Basset Artésien Normand
Basset artésien normand
|Domestic dog (Canis lupus familiaris)|
Documenting of the French Basset as a purebred breed began in 1870, and from a common ancestral type, two strains were developed. One had straight front legs (Chien d'Artois) and the other had crooked front legs (Normand). The breed club was formed in 1910 and the breed was given its present name in 1924.
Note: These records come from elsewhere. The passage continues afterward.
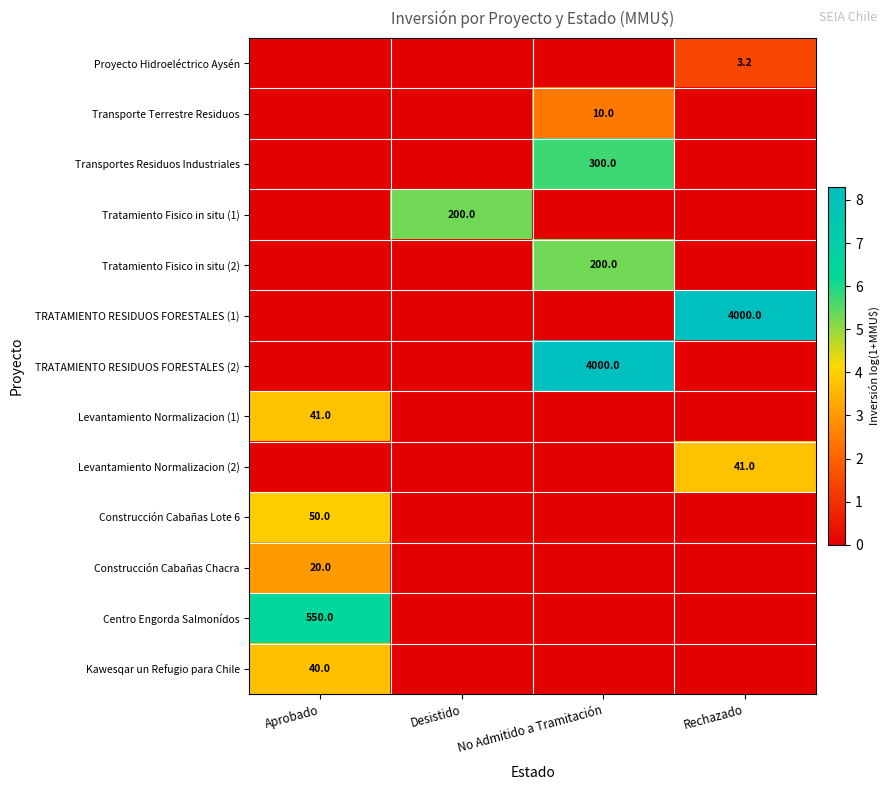

Is it true that Transporte Terrestre Residuos equals 10.0 at No Admitido a Tramitación?

True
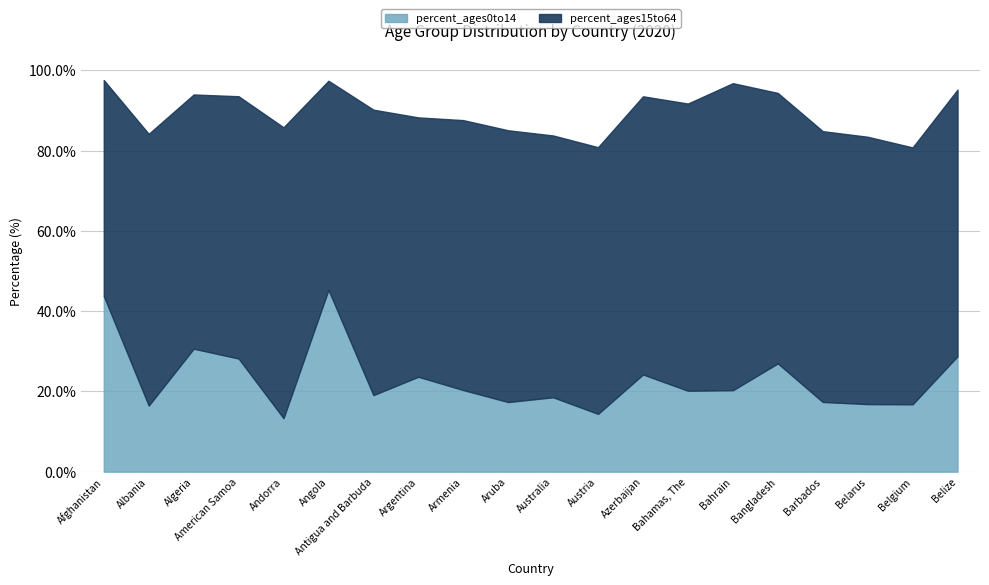

What is the label of the 10th point from the right?

Australia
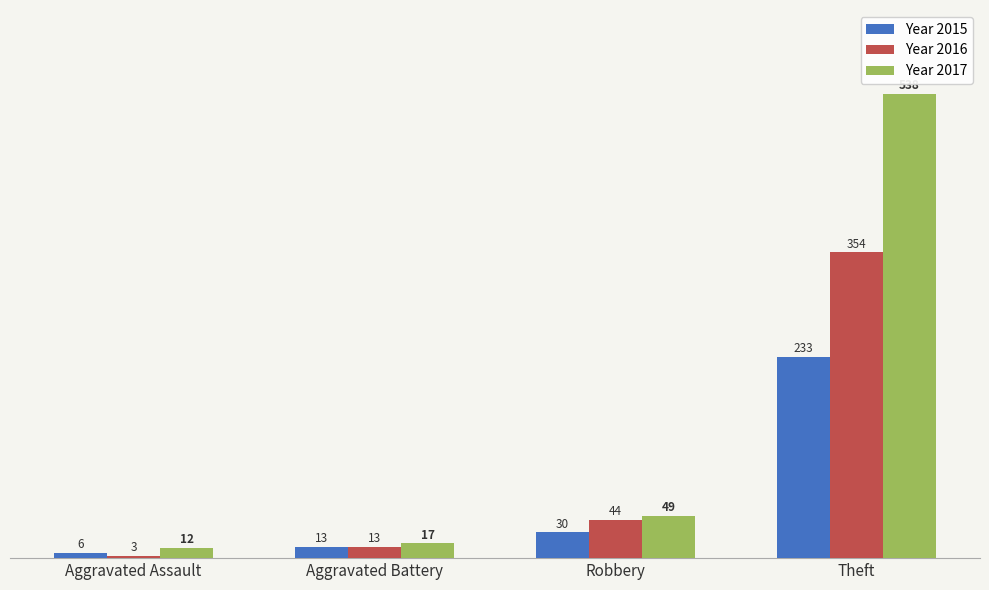

What is the spread (max minus min) of values at Aggravated Assault?

9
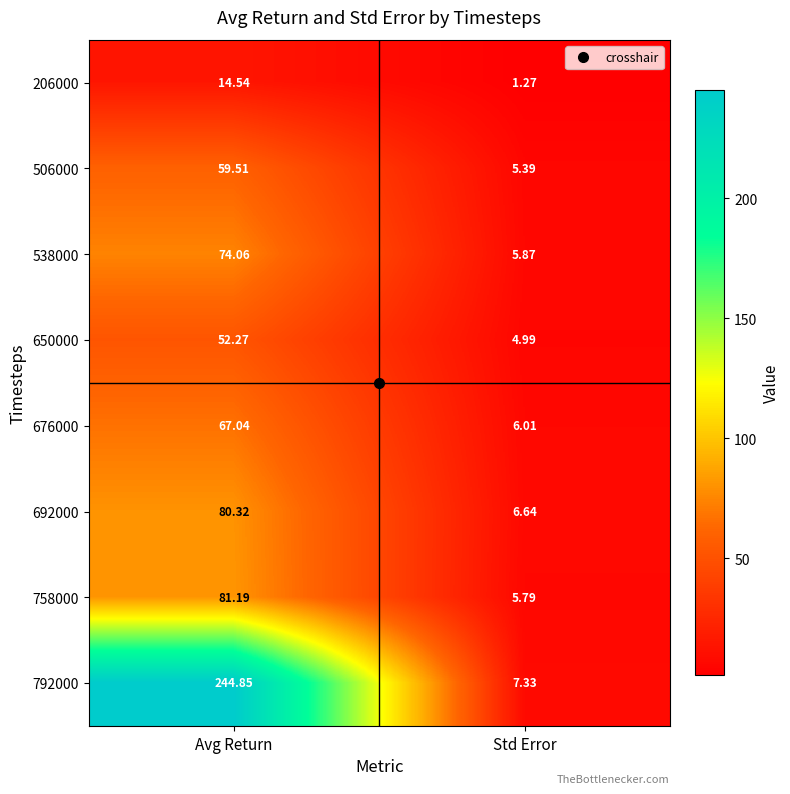

At which category is the sum across all series the highest?

Avg Return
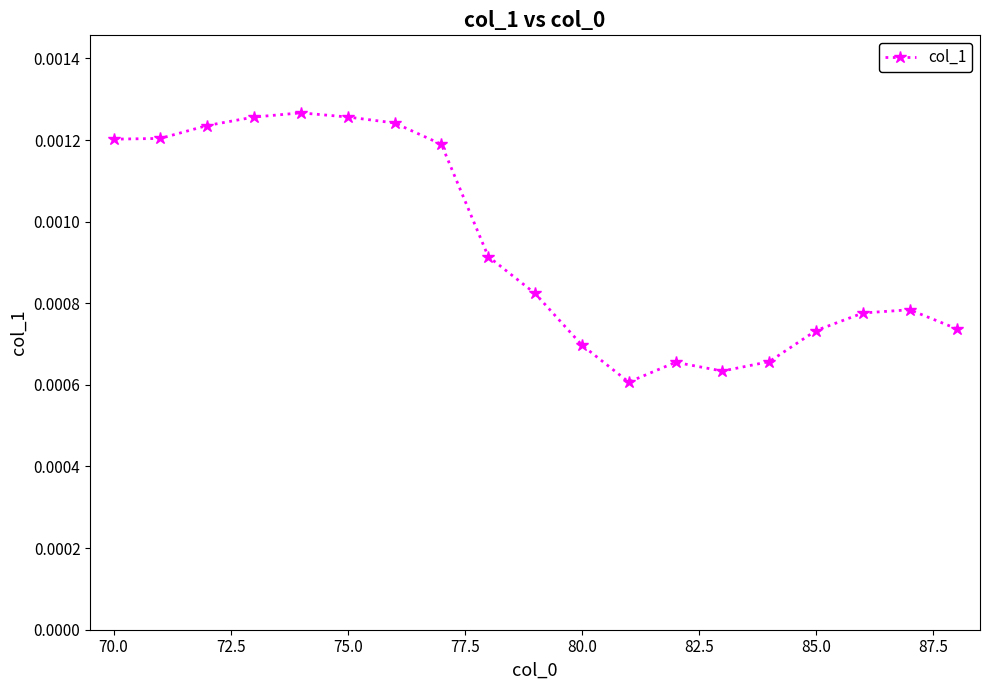

True or false: there are more than 2 points higher than both neighbors.

True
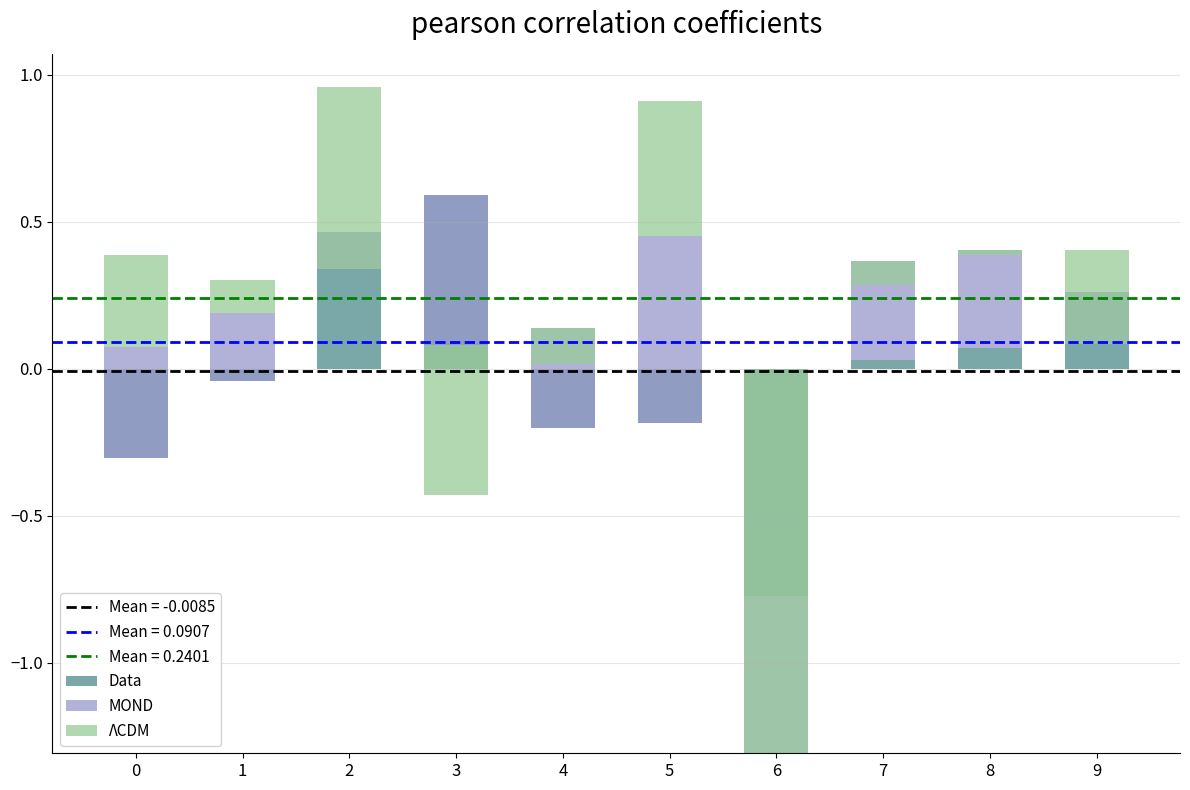

How many bars are there in total?

30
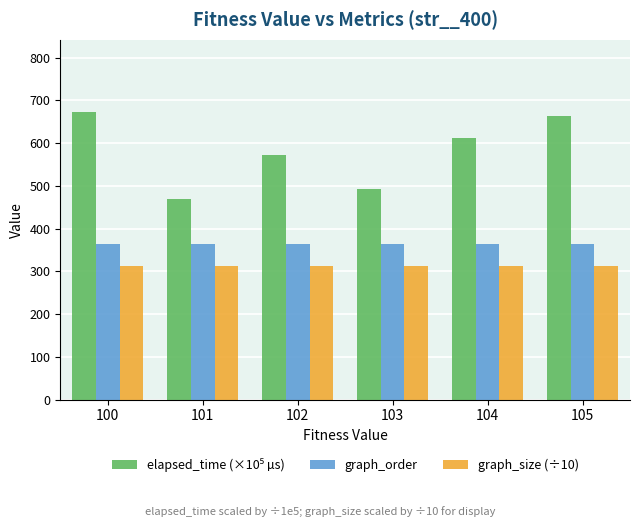

What is the sum of all graph_size (÷10) values?

1874.4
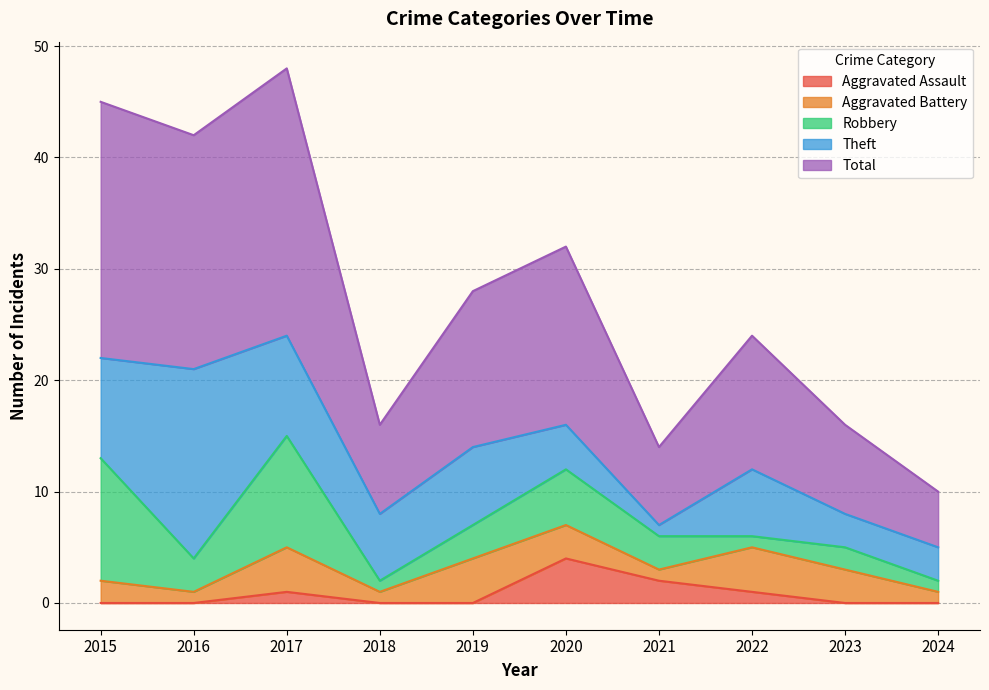

Which has a higher value, 2023 or 2024?

2023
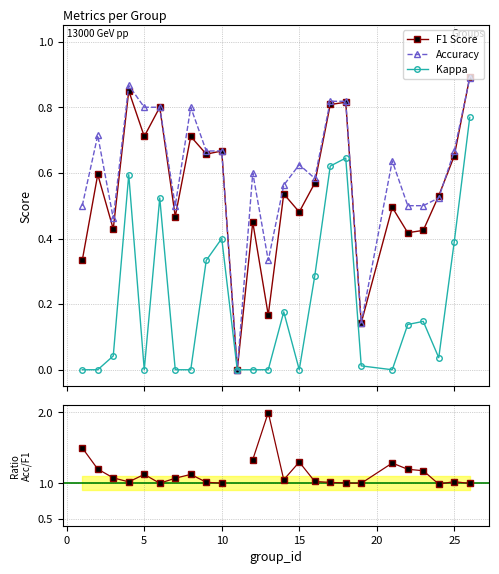

True or false: F1 Score has more than 2 points higher than both neighbors.

True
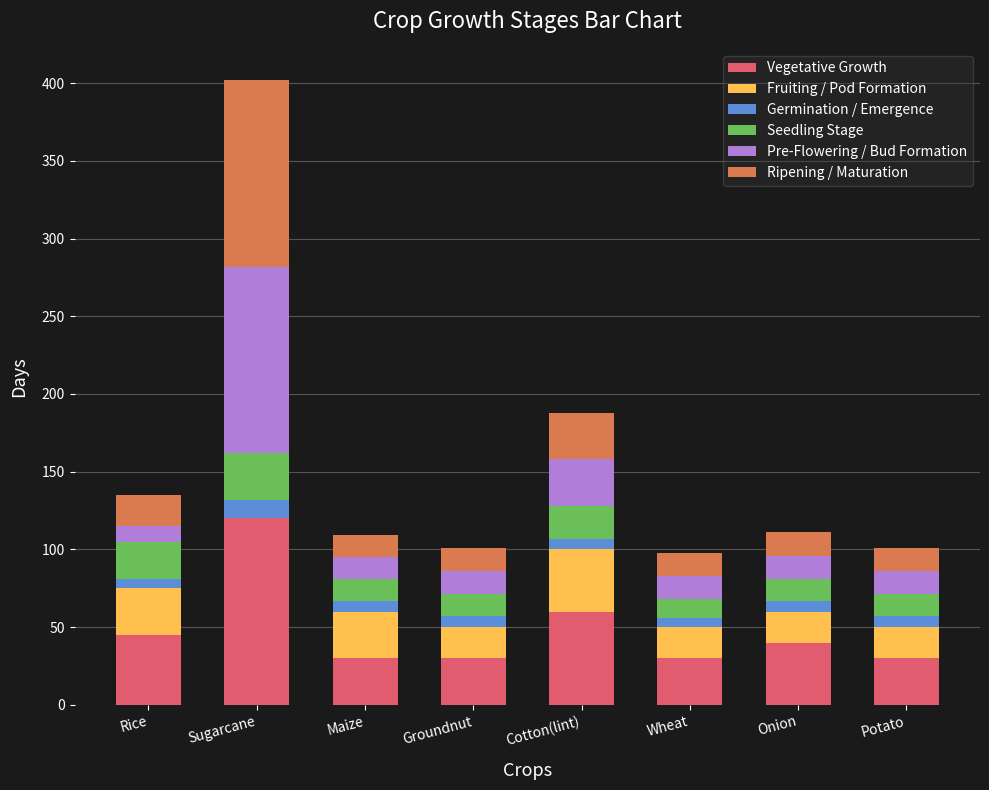

At which category is the sum across all series the highest?

Sugarcane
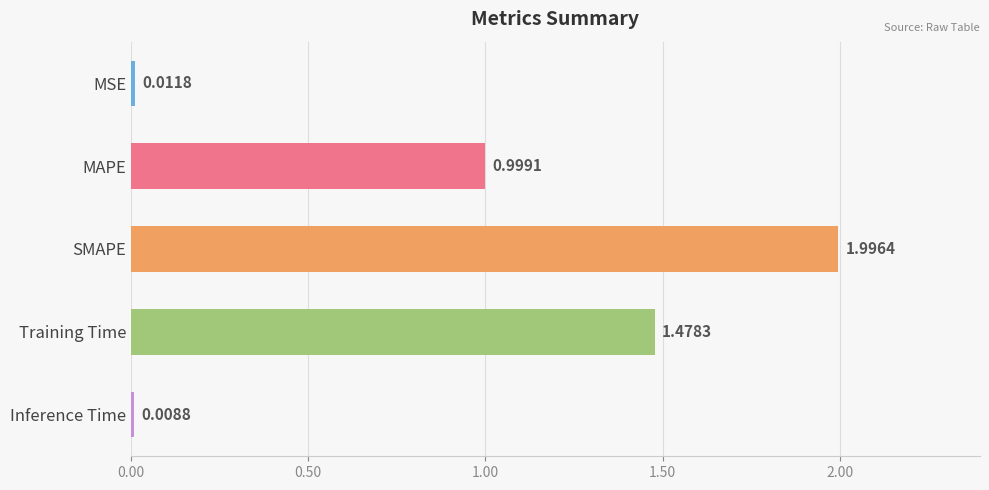

What is the label of the 3rd bar from the top?

SMAPE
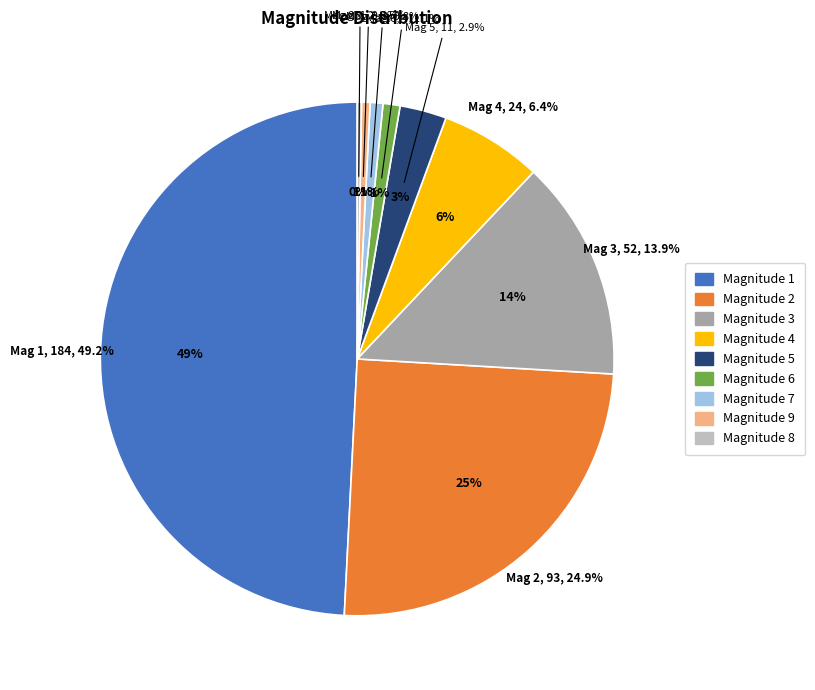

To the nearest percent, what is the combined percentage of 9 and 3?

14%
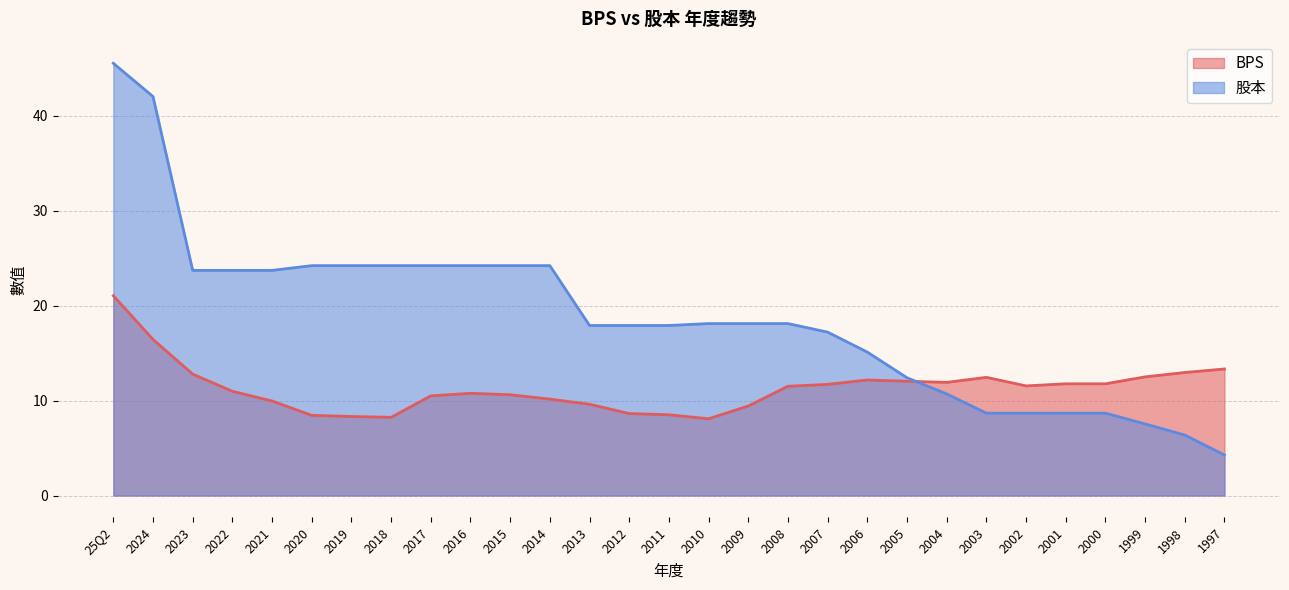

Between which two adjacent categories do BPS and 股本 first intersect?

2005 and 2004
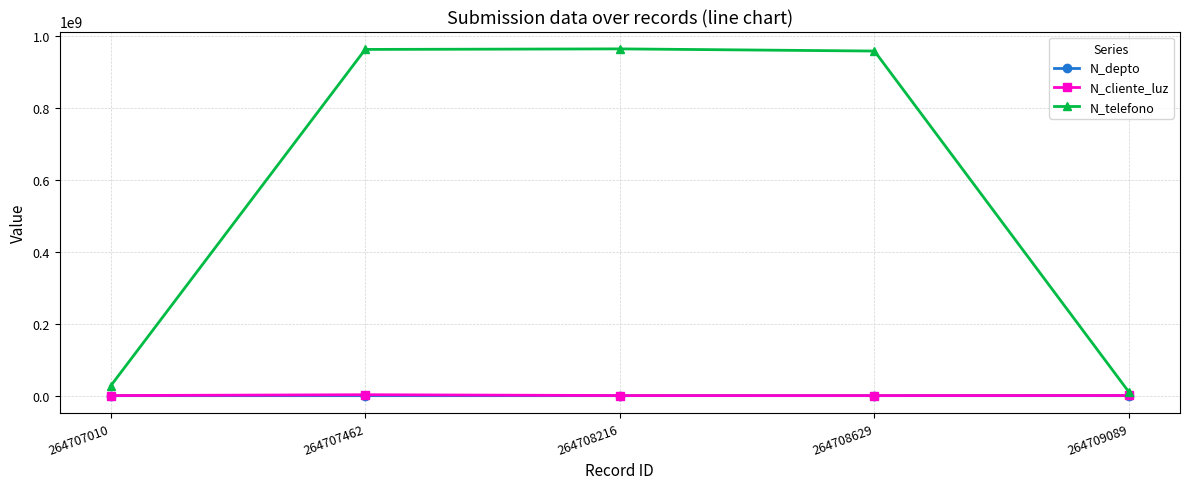

Does the chart have visible grid lines?

Yes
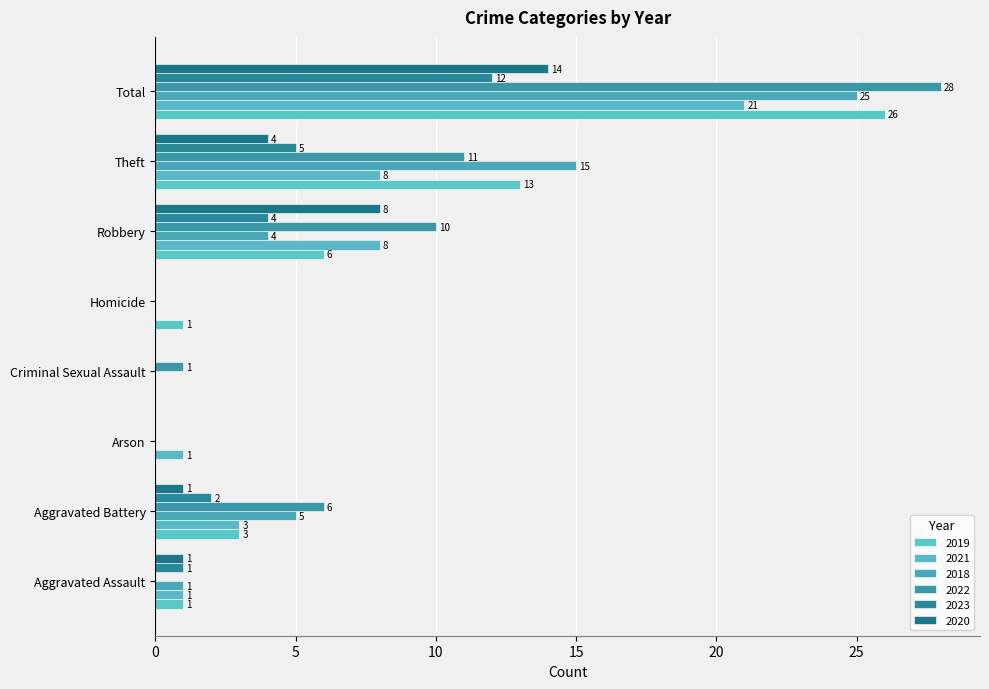

Between Aggravated Battery and Theft, which series saw the biggest shift?

2019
Bassets are walking hounds, which are followed by the hunter on foot. The short legs mean that they would not get too far away from the hunter. The Basset artésien normand was used to hunt rabbits and other small game alone or in packs, but today they are primarily bred to be pets.
The height of the Basset artésien normand is between 30 and 36 cm (11.8 to 14.2 in), with a ratio of the height to the body length of about 5 : 8. Weight is roughly 17 kg (37.4 lbs). The coat is short and tricolored (fawn and white with black blanket, a patch across the back) or bicolored (fawn and white). The head and long ears are distinctive, and the temperament should be calm and good-natured.
The original breed club is the Club français du Basset artésien normand & du Chien d'Artois, and the breed is recognised by the Fédération Cynologique Internationale as breed number 34 in Group 6, Scenthounds. It is also recognised by the United Kennel Club (US) in the Scenthound Group. The breed may also be recognised by any of the various minor kennel clubs and internet based dog registry businesses, as well as hunting dog registries and clubs. As the breed is few in number outside France it is also promoted by rare breed breeder organisations for puppy buyers seeking an unusual pet.